Ann Marie notó en su mirada un destello de disgusto.
– Equivocada o no, es usted la última persona a quien entregaría mi amistad en esta isla.
– No sea tan tajante, Marie. Quién sabe si tendrá que aceptarme en un futuro no demasiado lejano. Puedo hacer que su estancia aquí sea más agradable, y no le conviene enemistarse conmigo.
– ¿Es una amenaza?
– Sólo un consejo.
– Y en caso de que no lo siga… ¿enviará a su capataz para que me dé unos azotes? -Lo provocó abiertamente, cruzándose de brazos.
Jake Edwards encajó el golpe dedicándole una mirada furiosa.
– No, aunque le confieso que a veces me gustaría hacerlo a mí personalmente.

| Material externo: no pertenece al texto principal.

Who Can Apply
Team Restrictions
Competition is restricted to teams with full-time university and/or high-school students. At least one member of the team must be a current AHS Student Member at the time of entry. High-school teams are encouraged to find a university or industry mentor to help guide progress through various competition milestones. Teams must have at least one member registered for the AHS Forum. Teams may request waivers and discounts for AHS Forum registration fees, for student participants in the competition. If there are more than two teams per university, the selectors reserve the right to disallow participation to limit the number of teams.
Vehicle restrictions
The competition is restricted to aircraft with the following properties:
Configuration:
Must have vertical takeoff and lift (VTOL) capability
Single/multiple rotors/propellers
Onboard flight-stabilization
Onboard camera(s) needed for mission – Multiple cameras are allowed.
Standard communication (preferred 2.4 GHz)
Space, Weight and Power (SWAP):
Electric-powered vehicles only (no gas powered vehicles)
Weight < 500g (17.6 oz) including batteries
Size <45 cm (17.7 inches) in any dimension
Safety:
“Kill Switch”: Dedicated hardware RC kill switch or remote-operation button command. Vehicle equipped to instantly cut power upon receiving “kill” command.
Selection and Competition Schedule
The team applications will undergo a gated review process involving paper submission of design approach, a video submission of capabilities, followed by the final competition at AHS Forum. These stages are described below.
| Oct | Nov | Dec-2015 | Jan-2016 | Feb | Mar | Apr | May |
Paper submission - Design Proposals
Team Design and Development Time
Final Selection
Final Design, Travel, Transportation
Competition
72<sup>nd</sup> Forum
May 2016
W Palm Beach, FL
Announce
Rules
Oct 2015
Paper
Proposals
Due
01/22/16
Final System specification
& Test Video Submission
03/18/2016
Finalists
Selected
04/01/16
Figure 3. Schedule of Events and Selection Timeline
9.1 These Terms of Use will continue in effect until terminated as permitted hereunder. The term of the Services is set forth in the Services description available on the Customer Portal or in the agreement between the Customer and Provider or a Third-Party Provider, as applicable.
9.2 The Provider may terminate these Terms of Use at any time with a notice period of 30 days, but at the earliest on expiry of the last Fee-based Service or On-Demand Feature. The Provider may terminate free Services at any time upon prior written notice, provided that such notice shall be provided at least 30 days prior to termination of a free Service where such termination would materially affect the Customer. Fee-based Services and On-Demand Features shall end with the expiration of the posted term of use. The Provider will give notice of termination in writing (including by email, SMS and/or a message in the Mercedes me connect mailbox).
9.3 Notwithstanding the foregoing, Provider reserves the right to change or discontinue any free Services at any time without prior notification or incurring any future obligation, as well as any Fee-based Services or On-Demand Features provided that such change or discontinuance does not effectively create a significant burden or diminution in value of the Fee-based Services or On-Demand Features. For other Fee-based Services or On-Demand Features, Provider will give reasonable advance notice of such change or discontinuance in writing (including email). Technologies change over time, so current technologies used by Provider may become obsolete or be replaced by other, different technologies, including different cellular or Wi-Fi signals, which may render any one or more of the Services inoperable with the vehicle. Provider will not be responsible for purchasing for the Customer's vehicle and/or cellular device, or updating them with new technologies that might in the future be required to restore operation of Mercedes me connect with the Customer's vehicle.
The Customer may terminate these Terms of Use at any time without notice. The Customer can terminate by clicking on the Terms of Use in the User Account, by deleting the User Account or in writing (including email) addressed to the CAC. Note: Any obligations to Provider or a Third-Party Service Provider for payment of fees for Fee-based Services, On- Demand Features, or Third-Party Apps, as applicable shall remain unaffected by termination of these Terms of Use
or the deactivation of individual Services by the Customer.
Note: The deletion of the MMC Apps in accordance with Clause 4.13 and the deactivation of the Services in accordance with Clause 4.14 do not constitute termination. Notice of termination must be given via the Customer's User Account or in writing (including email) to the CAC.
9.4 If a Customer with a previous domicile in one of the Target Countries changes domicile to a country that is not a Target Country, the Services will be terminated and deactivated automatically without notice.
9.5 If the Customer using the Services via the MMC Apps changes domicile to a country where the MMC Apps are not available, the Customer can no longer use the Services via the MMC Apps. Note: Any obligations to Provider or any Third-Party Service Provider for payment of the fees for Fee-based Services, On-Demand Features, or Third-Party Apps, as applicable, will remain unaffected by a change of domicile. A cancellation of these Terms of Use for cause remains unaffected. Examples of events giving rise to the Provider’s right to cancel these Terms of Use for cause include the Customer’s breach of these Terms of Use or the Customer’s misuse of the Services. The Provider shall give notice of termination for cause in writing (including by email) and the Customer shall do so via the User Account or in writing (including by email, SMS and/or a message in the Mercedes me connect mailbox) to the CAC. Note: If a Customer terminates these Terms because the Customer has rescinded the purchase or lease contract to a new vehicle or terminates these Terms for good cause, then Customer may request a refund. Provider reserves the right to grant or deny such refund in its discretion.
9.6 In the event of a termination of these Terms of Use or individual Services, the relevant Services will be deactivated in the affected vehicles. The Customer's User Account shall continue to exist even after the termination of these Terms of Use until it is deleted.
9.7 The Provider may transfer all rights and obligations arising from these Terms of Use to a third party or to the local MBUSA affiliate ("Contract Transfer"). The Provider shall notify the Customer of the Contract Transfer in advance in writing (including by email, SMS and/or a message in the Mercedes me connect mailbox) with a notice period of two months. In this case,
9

– ¿Suele pegar a las mujeres, señor Edwards?
– Jamás lo he hecho. Sin embargo, observo que a usted le gusta provocar a los hombres. Tenga mucho cuidado, her-ma-na -silabeó despacio-. Se está haciendo muy popular en esta isla, y si sigue actuando así, ese hábito no va protegerla durante mucho tiempo.
Marie sintió que sus mejillas se encendían al escuchar esas ofensivas palabras.
– ¿Por quién me toma, señor Edwards? -replicó rabiosa-. No tiene ningún derecho a insultarme de esa manera. Es usted un déspota engreído y soberbio.
– No pretendía molestarla, y ahora no soy yo quien insulta. -Sonrió-. Siento un gran respeto por usted y lamento que tenga ese concepto de mí, pero me veo en la obligación de darle un buen consejo: debería ser más prudente y elegir mejor a sus amistades.
– ¿Cómo usted, por ejemplo?
Él la miró durante unos instantes.
– Que tenga un buen día, hermana. -Se despidió con una inclinación de cabeza y, girando sobre sus talones, se dirigió a su camioneta.
Ann Marie se quedó sola en plena calle, furiosa con Jake Edwards; ella le había provocado, pero no esperaba aquella reacción por su parte, reprobando su conducta y tildándola de frívola y superficial. ¿Acaso estaba celoso por su incipiente amistad con el administrador…? De repente cambió de humor y pensó que podría aprovechar la circunstancia para fastidiarlo y desquitarse del desprecio que le había hecho a su llegada.